**What the task asks**
Once the lines below holding the string "ihre" are counted, give that number alone.

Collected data
________

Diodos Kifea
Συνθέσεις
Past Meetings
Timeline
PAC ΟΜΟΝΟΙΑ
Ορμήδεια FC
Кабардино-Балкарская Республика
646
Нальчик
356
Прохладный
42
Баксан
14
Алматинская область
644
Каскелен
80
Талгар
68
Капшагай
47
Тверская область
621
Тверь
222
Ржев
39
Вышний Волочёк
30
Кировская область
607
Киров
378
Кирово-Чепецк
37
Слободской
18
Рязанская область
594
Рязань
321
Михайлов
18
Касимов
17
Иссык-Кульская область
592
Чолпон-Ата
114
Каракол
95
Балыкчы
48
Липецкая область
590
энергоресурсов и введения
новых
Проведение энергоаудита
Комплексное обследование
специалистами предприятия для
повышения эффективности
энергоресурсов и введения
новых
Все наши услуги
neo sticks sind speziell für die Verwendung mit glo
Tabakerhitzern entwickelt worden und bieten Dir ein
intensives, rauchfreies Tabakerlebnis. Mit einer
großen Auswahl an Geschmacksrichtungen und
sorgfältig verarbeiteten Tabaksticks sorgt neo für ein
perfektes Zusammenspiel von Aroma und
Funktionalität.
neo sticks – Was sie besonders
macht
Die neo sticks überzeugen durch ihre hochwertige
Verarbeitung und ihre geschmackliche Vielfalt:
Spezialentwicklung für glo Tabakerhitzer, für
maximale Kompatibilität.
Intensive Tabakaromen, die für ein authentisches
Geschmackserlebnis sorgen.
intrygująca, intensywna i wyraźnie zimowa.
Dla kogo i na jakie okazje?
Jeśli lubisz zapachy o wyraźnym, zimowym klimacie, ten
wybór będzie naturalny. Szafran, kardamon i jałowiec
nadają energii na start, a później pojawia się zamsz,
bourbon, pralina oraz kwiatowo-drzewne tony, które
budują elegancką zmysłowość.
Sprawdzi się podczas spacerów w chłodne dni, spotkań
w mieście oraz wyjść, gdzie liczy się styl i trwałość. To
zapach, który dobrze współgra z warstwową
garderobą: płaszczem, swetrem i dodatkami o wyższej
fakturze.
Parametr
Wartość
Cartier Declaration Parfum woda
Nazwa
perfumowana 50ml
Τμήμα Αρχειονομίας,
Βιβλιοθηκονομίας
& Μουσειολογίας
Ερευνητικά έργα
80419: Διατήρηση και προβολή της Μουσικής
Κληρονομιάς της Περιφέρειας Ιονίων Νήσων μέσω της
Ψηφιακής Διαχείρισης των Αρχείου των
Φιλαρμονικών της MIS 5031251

________

**Output below**
2